T Magazine, The New York Times

 

One Lavish Decorator’s Super Simple Beach Retreat

By SARA RUFFIN COSTELLO JULY 15, 2016

Miles Redd has made a career out of his love for custom flounce and flourish. So how did he end up with an Ikea-filled bungalow on Fire Island?

Anyone who has ever encountered an interior by Miles Redd knows that he isn’t afraid of color. Or patterns. Or accessories. Indeed, if the 47-year-old decorator has a single governing aesthetic, it’s exuberance: Consider his downtown New York City townhouse, where a red velvet banquette punctuates the Schiaparelli-pink living room, and a set of double doors are covered in zebra hide and detailed with rock crystal handles. In Redd’s rooms, bombastic color is the first line of assault targeted at walls, upholstery, lampshades and floors. He takes a couturier-like approach to curtains and bed hangings — he is an ardent admirer of the dressmaker Charles James — giving yards of decadent satin extra volume by lining them with even more satin, or finishing them with pleated ruffles. He tells stories with objects, juxtaposing some of his signature flourishes (baroque mirrors, sterling silver bowls) against his clients’ own pieces. It’s this ability to create glamorous, cinematic spaces (Redd was a film major at NYU) that has earned him his discerning following, along with a fabric line at Schumacher and, until 2013, a decade-long run as the creative director of Oscar de la Renta Home.

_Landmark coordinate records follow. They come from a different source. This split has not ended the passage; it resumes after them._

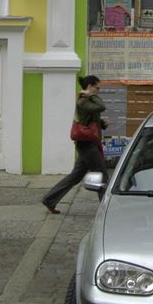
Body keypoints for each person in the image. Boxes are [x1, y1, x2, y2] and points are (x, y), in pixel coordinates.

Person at [42, 74, 108, 214]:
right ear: (89, 86)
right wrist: (90, 95)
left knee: (75, 176)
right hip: (87, 145)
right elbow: (102, 106)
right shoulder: (84, 101)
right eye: (97, 88)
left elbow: (88, 120)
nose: (98, 90)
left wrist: (101, 124)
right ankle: (107, 209)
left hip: (88, 143)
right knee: (102, 176)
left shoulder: (86, 101)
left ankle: (49, 199)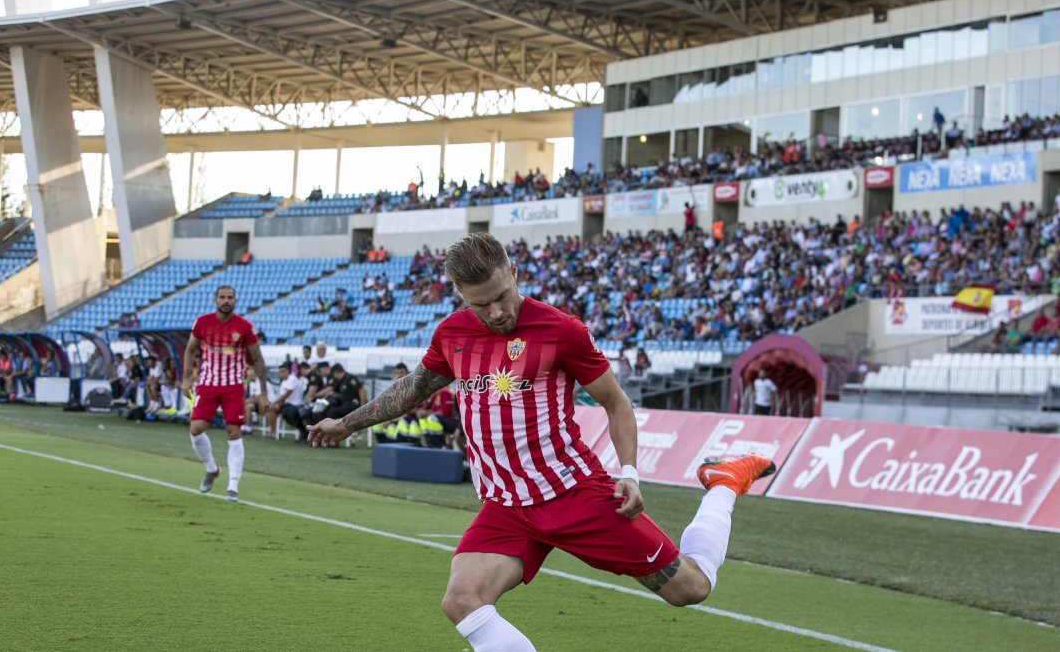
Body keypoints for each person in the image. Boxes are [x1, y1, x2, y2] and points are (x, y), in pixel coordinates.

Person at [308, 233, 776, 651]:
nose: (495, 313)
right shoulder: (451, 335)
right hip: (506, 507)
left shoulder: (560, 331)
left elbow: (617, 403)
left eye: (502, 297)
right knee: (462, 600)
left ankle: (723, 482)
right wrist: (346, 424)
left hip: (573, 494)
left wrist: (629, 473)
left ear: (514, 273)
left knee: (689, 590)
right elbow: (413, 387)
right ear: (459, 295)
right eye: (480, 304)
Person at [181, 285, 269, 503]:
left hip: (233, 386)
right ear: (215, 300)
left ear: (235, 301)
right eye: (222, 297)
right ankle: (212, 469)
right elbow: (191, 349)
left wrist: (264, 393)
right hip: (208, 383)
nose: (226, 301)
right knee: (196, 429)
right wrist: (185, 378)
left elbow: (257, 358)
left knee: (233, 432)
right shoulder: (202, 322)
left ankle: (233, 486)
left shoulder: (245, 326)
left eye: (230, 297)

Which is what makes Redd’s seaside retreat on New York’s Fire Island Pines so surprising. Here, in a 3,000-square-foot, ’70s-era, glass-and-cedar four-bedroom house perched between the bay and the sea, the mood is easy, not theatrical. Most of the furniture and fixtures are from big-box stores. The carpets are industrial gray. The flourishes are minimal. Even more striking is the palette: pure white for the most part, with well-chosen accessories like a fern curling out of a glass vase or a Chinese pagoda hat covered in Redd’s own Black and White V Schumacher fabric. The landscaping is similarly laid-back: The long, winding walkway that leads to the house is hugged by dense copses of bamboo, which also offer privacy, and around the pool are low-maintenance groupings of arborvitae, rosemary and lavender.

Redd bought the house in 2006, after renting on the island the year before. “I fell hard, like you fall in love,” he says now, recalling his instant attraction to the summer community’s modern, boxy houses, its shrubby pines and grasses. He especially loves the legendary gay enclave’s relaxed pace: its lack of cars (a long wooden planked walkway runs throughout the nearly 32-mile-long island); the way you could stand in the center and see the bay in one direction and the sea in the other; the festive 20-minute-long ferry ride from Sayville, on Great South Bay; and the Pines’s welcoming spirit. It’s the sort of place, he says, where “if you happened to be strolling down a little wooden path and heard a party going on, you could just go in if you wanted to.” Indeed, the Pines is a contradiction: a place both unapologetically scene-y and, at the same time, convincingly low-key.

In homage to that latter quality, Redd ended up changing very little about his house. Aside from removing a couple of Nagel posters and adding some personal comforts — new mattresses and bedding, a gym, better lighting and hooks for wet bathing suits — he left everything intact, including a white Parsons dining table and three comfortable off-white linen sofas. Spending the previous summer as a renter, living in a raw, undone sort of way, made Redd understand and appreciate the luxury of simplicity: the liberation that lies at the opposite end of the sewn-up grandeur he so convincingly creates elsewhere.

Not that he’s going minimalist now — though he is learning to appreciate absences when he finds them. “Even though I will always love beautiful things, I’ve relaxed my hold on them,” Redd says. “At this stage in my life I’m starting to love beautiful space even more.”